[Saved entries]
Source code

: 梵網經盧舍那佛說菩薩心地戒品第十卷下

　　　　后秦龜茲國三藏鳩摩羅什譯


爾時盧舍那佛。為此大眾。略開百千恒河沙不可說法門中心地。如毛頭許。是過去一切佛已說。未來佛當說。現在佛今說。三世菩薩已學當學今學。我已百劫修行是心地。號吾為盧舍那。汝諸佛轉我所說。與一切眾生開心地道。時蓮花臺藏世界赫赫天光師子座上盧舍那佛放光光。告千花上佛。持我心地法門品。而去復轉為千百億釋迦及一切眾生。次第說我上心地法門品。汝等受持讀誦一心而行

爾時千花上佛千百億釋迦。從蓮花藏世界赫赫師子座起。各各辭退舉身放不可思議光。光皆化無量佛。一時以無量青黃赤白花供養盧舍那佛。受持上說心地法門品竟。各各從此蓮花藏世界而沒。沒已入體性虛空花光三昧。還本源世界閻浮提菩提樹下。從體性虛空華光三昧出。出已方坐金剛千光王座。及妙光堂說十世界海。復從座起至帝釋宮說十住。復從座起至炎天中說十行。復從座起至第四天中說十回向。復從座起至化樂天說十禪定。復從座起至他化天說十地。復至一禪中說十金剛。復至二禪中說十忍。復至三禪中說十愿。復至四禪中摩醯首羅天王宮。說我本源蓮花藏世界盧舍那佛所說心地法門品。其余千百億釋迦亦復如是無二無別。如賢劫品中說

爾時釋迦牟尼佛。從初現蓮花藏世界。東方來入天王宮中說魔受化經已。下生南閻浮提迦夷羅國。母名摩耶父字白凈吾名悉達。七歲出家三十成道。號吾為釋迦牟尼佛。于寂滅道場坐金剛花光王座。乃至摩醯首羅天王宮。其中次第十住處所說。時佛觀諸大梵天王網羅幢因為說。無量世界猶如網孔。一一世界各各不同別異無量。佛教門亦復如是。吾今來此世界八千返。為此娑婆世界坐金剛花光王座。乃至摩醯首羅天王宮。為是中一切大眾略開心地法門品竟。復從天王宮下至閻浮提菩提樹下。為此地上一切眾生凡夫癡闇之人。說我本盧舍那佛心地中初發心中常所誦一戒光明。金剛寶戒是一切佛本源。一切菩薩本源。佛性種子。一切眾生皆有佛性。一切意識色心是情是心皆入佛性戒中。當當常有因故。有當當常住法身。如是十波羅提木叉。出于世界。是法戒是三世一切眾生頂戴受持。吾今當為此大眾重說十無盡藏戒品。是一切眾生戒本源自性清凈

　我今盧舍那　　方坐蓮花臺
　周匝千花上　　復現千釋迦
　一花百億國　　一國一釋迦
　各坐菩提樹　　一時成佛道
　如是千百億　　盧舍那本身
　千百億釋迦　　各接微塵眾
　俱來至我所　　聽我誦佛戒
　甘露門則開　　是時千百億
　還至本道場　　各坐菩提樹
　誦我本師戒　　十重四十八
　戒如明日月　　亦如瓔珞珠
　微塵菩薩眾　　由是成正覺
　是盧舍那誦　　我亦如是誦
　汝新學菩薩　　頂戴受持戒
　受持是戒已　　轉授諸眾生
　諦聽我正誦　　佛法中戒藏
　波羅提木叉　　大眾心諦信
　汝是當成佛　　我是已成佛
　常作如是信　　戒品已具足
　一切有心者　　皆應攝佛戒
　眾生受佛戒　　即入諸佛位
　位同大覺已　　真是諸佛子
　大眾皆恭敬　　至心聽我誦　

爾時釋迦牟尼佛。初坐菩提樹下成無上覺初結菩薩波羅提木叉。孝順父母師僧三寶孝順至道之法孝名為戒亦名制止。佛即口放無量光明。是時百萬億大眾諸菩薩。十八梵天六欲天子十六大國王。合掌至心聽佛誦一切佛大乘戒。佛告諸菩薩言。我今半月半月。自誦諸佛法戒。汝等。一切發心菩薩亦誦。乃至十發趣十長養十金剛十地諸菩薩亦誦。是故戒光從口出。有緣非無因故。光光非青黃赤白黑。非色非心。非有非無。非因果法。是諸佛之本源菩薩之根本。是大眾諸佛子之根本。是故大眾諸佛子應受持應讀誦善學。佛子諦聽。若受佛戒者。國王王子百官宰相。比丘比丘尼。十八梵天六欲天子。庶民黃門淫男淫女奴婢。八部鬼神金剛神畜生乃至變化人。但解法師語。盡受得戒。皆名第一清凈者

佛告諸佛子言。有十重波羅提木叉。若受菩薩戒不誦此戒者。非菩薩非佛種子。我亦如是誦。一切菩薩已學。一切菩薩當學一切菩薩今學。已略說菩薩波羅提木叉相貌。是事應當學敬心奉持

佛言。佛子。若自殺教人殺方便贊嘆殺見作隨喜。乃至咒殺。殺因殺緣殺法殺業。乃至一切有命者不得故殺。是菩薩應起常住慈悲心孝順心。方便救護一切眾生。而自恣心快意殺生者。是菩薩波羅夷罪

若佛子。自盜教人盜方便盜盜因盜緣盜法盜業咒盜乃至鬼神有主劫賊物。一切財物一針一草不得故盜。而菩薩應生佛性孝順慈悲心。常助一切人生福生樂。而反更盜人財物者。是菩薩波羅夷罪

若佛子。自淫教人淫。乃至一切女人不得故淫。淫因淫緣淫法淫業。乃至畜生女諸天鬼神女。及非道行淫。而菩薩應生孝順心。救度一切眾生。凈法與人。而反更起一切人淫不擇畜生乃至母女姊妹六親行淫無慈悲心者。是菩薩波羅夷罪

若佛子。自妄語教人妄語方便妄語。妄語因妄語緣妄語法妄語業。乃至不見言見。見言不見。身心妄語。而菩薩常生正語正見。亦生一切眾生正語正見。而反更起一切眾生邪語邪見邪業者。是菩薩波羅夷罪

*What is required*. Count the lines in the material that contain the string "是菩薩波羅夷罪", and reply with only the number.

*Output below*. 4